Elle sera donc déboutée de sa demande au titre du préjudice d’agrément.
***
Il résulte de ce qui précède que la SNC SRAE BN n’est titulaire d’aucune créance à l’égard de Mme [H] [V] comme du SYNDICAT.
Elle sera donc déboutée de ses demandes indemnitaires et de compensation.
Sur les mesures de fin de jugement
La SNC SRAE BN, partie succombant à l’instance, sera condamnée aux dépens, conformément à l’article 696 du Code de procédure civile.
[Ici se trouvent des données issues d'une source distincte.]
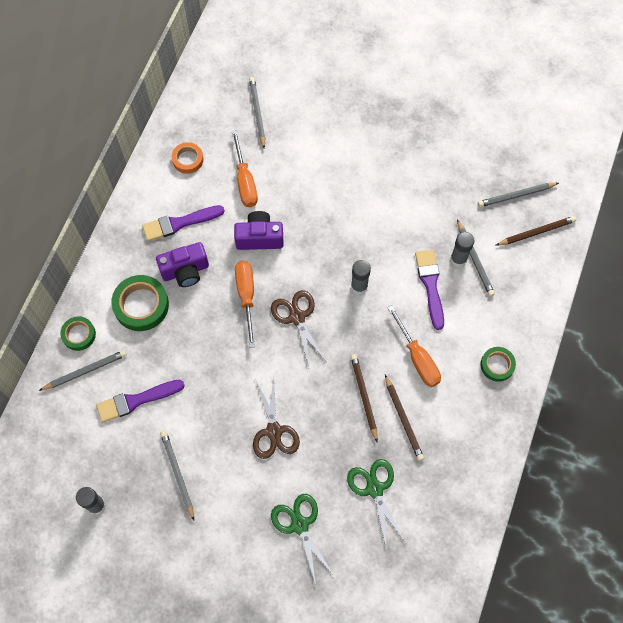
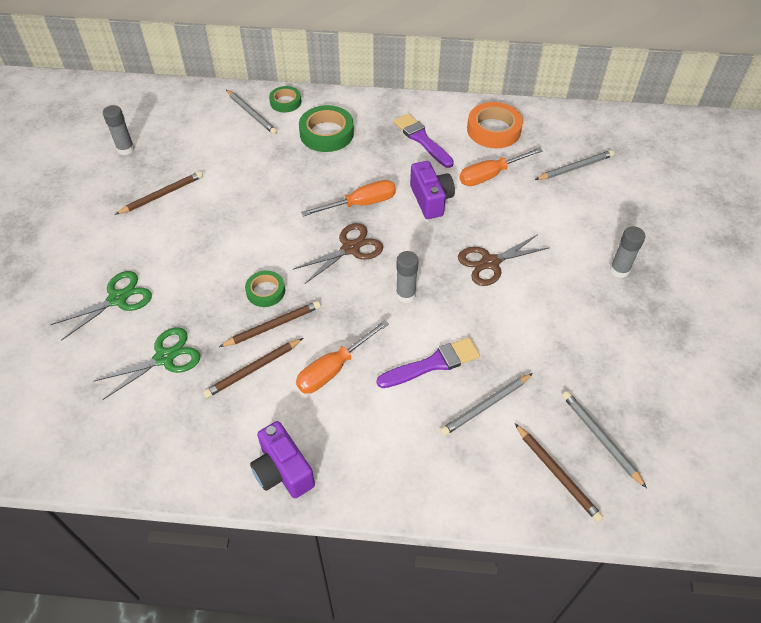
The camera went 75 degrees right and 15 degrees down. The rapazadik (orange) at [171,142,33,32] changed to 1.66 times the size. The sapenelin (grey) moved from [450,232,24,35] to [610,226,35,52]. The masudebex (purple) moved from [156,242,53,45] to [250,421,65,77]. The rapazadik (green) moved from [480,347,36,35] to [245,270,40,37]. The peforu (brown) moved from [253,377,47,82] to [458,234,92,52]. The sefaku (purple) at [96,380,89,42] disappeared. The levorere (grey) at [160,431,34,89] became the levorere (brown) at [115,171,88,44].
Par ailleurs, supportant les dépens et en équité, elle sera encore condamnée à payer, par application de l’article 700 du code précité, la somme de :
2 500€ à Mme [H] [V], dont frais de saisie-attribution ;1 500€ au SYNDICAT ;Enfin, la nature de l’affaire n’est pas incompatible avec l’exécution provisoire de plein droit prévue aux articles 514 et suivants du Code de procédure civile, de sorte qu’il n’y aura pas lieu de l’écarter.
PAR CES MOTIFS
Le Tribunal, statuant par jugement contradictoire, publiquement par mise à disposition au greffe et en premier ressort,
DIT que la la SNC SRAE BN est venue aux droits de la société ACTUAL FINISTERE ;
REJETTE la demande de révocation de l’ordonnance de clôture présentée par la SNC SRAE BN ;
DÉCLARE IRRECEVABLES les prétentions et moyens figurant aux conclusions de la SNC SRAE BN reçues le 12 décembre 2025 à 16h42, sauf en ce qui concerne la demande de révocation de l’ordonnance de clôture ;
DIT que la SNC SRAE BN doit à Mme [H] [V] les sommes de :
17 193,72€ au titre de l’arriéré locatif ;429,55€ au titre de la clause pénale ;2 907,50€ au titre des réparations locatives ;AUTORISE Mme [H] [V] à conserver le dépôt de garantie, à concurrence de 4 120€ ;
CONDAMNE en conséquence la SNC SRAE BN à payer à Mme [H] [V] la somme de 16 410,77€ ;
DIT que cette somme produira intérêts au taux légal à compter du 28 février 2023 ;
DÉBOUTE la SNC SRAE BN de ses demandes indemnitaires en réparation de son préjudice matériel comme de celui d’agrément, dirigées tant contre Mme [H] [V] que contre SYNDICAT DES COPROPRIÉTAIRES DE L’IMMEUBLE SIS [Adresse 5] ;
CONDAMNE la SNC SRAE BN aux dépens ;
CONDAMNE la SNC SRAE BN à payer à Mme [H] [V] la somme de 2 500€ par application de l’article 700 du Code de procédure civile ;
CONDAMNE la SNC SRAE BN à payer au SYNDICAT DES COPROPRIETAIRES DE L’IMMEUBLE SIS [Adresse 2] la somme de 1500€ par application de l’article 700 du Code de procédure civile ;
RAPPELLE que l’exécution provisoire de la décision est de droit sur le tout, en ce compris les frais irrépétibles et les dépens ;
Et en foi de quoi le présent jugement a été signé par le président et le greffier aux date et lieu figurant en tête.